### WHAT THE TASK ASKS
Among the records that follow, set down only the lines from the one containing "ring tip: (2409, 1099)" to the one containing "ring dip: (1199, 831)", both included, exactly.

Saved entries:
•••••

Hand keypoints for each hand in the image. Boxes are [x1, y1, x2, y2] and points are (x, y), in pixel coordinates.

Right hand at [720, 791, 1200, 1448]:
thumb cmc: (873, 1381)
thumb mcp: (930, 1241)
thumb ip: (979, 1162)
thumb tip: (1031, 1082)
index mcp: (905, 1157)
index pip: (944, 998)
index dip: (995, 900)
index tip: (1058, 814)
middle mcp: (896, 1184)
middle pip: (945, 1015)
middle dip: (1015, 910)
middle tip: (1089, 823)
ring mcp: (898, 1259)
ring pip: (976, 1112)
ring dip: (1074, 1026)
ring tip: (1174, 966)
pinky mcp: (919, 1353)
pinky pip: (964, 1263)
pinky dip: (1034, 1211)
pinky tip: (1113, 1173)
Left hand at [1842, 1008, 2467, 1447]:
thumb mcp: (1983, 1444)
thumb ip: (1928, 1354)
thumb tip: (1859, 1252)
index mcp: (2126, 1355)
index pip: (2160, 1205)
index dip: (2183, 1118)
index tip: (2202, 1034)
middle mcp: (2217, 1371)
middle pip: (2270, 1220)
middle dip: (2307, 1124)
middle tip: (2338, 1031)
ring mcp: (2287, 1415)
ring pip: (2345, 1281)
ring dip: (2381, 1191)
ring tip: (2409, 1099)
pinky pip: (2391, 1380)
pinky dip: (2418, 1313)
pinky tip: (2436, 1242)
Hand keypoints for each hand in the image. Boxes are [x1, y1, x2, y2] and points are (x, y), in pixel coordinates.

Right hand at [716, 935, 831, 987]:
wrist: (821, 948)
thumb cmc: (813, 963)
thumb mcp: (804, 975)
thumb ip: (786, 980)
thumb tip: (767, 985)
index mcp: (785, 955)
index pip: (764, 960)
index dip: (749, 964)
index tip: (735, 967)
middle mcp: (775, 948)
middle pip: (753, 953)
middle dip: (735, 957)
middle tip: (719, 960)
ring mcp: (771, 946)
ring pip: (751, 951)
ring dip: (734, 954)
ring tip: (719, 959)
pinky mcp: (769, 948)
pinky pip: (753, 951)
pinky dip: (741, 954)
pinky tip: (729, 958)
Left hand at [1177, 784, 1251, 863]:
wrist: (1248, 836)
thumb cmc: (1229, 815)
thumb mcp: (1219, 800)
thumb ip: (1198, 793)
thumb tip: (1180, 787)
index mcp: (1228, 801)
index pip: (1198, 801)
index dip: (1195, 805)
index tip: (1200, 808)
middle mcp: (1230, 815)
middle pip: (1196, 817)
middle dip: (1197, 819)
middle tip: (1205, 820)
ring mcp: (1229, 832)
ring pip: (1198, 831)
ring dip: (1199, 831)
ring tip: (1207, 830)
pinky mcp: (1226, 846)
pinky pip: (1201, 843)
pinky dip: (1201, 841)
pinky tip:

•••••

### ANSWER FOR THIS EXERCISE
ring tip: (2409, 1099)
pinky pip: (2391, 1380)
pinky dip: (2418, 1313)
pinky tip: (2436, 1242)
Hand keypoints for each hand in the image. Boxes are [x1, y1, x2, y2] and points are (x, y), in pixel coordinates.

Right hand at [716, 935, 831, 987]:
wrist: (821, 948)
thumb cmc: (813, 963)
thumb mcp: (804, 975)
thumb ip: (786, 980)
thumb tip: (767, 985)
index mcp: (785, 955)
index pip: (764, 960)
index dip: (749, 964)
index tip: (735, 967)
middle mcp: (775, 948)
middle pip: (753, 953)
middle dip: (735, 957)
middle tip: (719, 960)
ring mcp: (771, 946)
ring pip: (751, 951)
ring dip: (734, 954)
ring tip: (719, 959)
pinky mcp: (769, 948)
pinky pip: (753, 951)
pinky dip: (741, 954)
pinky tip: (729, 958)
Left hand at [1177, 784, 1251, 863]:
wrist: (1248, 836)
thumb cmc: (1229, 815)
thumb mcp: (1219, 800)
thumb ip: (1198, 793)
thumb tip: (1180, 787)
index mcp: (1228, 801)
index pip: (1198, 801)
index dip: (1195, 805)
index tip: (1200, 808)
middle mcp: (1230, 815)
middle pip: (1196, 817)
middle dip: (1197, 819)
middle tip: (1205, 820)
ring mcp: (1229, 832)
ring pip: (1198, 831)
ring dip: (1199, 831)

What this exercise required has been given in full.